Is there such a thing as a footless compression sock - like leg warmers - that would do any good or must the foot also be compressed? Can you leave a sock on for 2-3 day at a time? (You can tell I'm completely ignorant on this sort of thing.)
I am happy that you are thoughtful of other folks who come to the ER for really urgent stuff. I will be even happier if your healing time is much less than you were told to expect. I am so sorry that you hurt so much.
Cop Car: I'm not sure if that would work. Times I have been in the hospital and stuck in a bed (more than I care to remember), they put me in compression socks with a kind of an opening at the foot end, but you don't let your feet or toes stick out of it. Instead, the stocking is positioned so there's an oval opening on the top of your foot, with the tips of your toes covered but the toes themselves are not squeezed as much as a full compression sock. I'd love to find some of those -- and the hospital left 'em on for a few days at a time, too. (It's not like I was walking anywhere in them, or at least not far.)

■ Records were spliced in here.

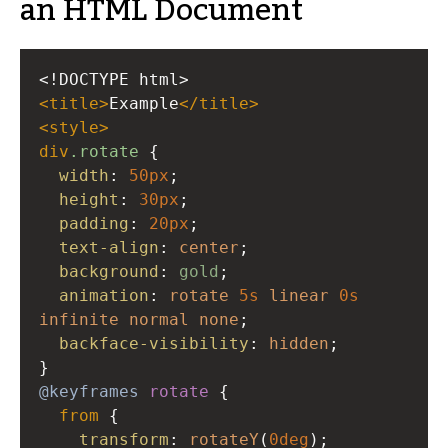
an HTML Document
<!DOCTYPE html>
<
title
>
Example
</
title
>
<
style
>
div
.rotate
 {
width
: 
50px
;
height
: 
30px
;
padding
: 
20px
;
text-align
: 
center
;
background
: 
gold
;
animation
: 
rotate
5s
linear
0s
infinite
normal
none
;
backface-visibility
: 
hidden
; 
}
@keyframes
rotate
 {
from
 {
transform
: 
rotateY
(
0deg
); 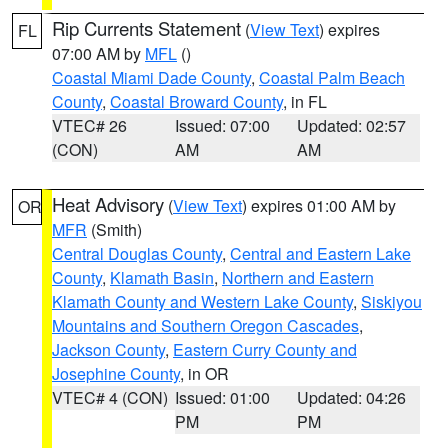
Rip Currents Statement
(
View Text
) expires
FL
07:00 AM by
MFL
()
Coastal Miami Dade County
,
Coastal Palm Beach
County
,
Coastal Broward County
, in FL
VTEC# 26
Issued: 07:00
Updated: 02:57
(CON)
AM
AM
Heat Advisory
(
View Text
) expires 01:00 AM by
OR
MFR
(Smith)
Central Douglas County
,
Central and Eastern Lake
County
,
Klamath Basin
,
Northern and Eastern
Klamath County and Western Lake County
,
Siskiyou
Mountains and Southern Oregon Cascades
,
Jackson County
,
Eastern Curry County and
Josephine County
, in OR
VTEC# 4 (CON)
Issued: 01:00
Updated: 04:26
PM
PM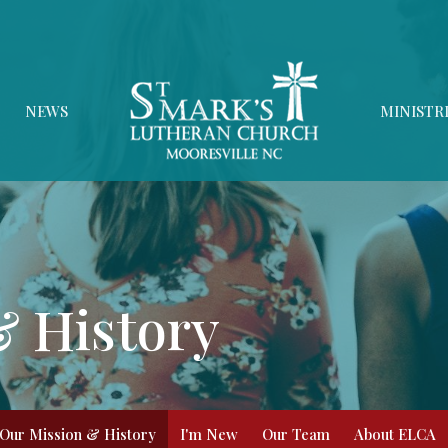
NEWS
MINISTR
& History
Our Mission & History
I'm New
Our Team
About ELCA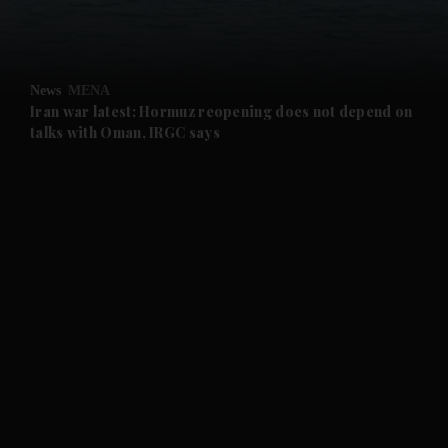
and Business submenu
and Opinion submenu
News
MENA
and Future submenu
Iran war latest: Hormuz reopening does not depend on
talks with Oman, IRGC says
and Climate submenu
and Culture submenu
and Lifestyle submenu
and Sport submenu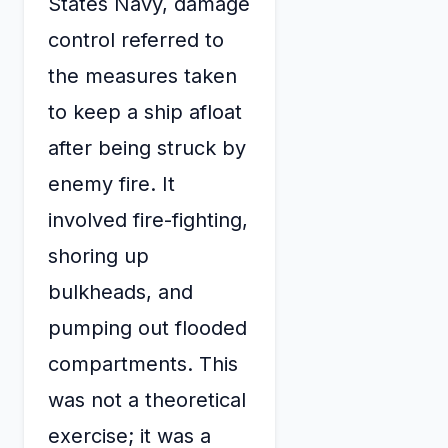
States Navy, damage
control referred to
the measures taken
to keep a ship afloat
after being struck by
enemy fire. It
involved fire-fighting,
shoring up
bulkheads, and
pumping out flooded
compartments. This
was not a theoretical
exercise; it was a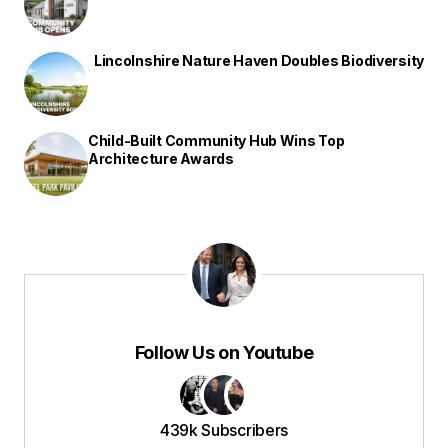
Lincolnshire Nature Haven Doubles Biodiversity
Child-Built Community Hub Wins Top
Architecture Awards
Follow Us on Youtube
439k Subscribers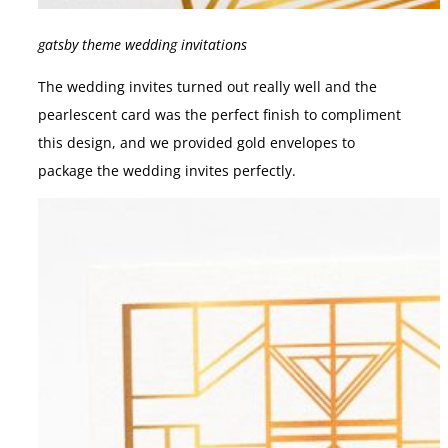
gatsby theme wedding invitations
The wedding invites turned out really well and the
pearlescent card was the perfect finish to compliment
this design, and we provided gold envelopes to
package the wedding invites perfectly.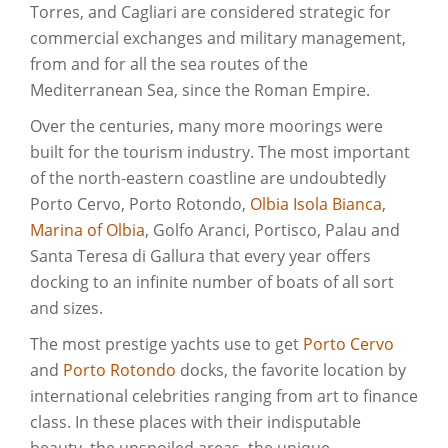
Torres, and Cagliari are considered strategic for
commercial exchanges and military management,
from and for all the sea routes of the
Mediterranean Sea, since the Roman Empire.
Over the centuries, many more moorings were
built for the tourism industry. The most important
of the north-eastern coastline are undoubtedly
Porto Cervo, Porto Rotondo,
Olbia Isola Bianca
,
Marina of Olbia
, Golfo Aranci, Portisco, Palau and
Santa Teresa di Gallura that every year offers
docking to an infinite number of boats of all sort
and sizes.
The most prestige yachts use to get
Porto Cervo
and
Porto Rotondo
docks, the favorite location by
international celebrities ranging from art to finance
class. In these places with their indisputable
beauty, the unspoiled areas, the unique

I'll bite the bullet and take mine off to sleep tonight, and see how that goes.
My lifelong clumsiness and poor vision seems to have put me in the hospital more often than most people -- a friend in his 70s was commenting on having to take an ambulance ride, and said, ruefully, that it was his second trip in a lifetime. I kept my mouth shut, but I've had four or five....
Could you just cut the feet off a pair of compression stockings, so you'd just get the effect on the calf?
John, that tends to make the feet balloon: blood gets in but has trouble getting back out. Ouch.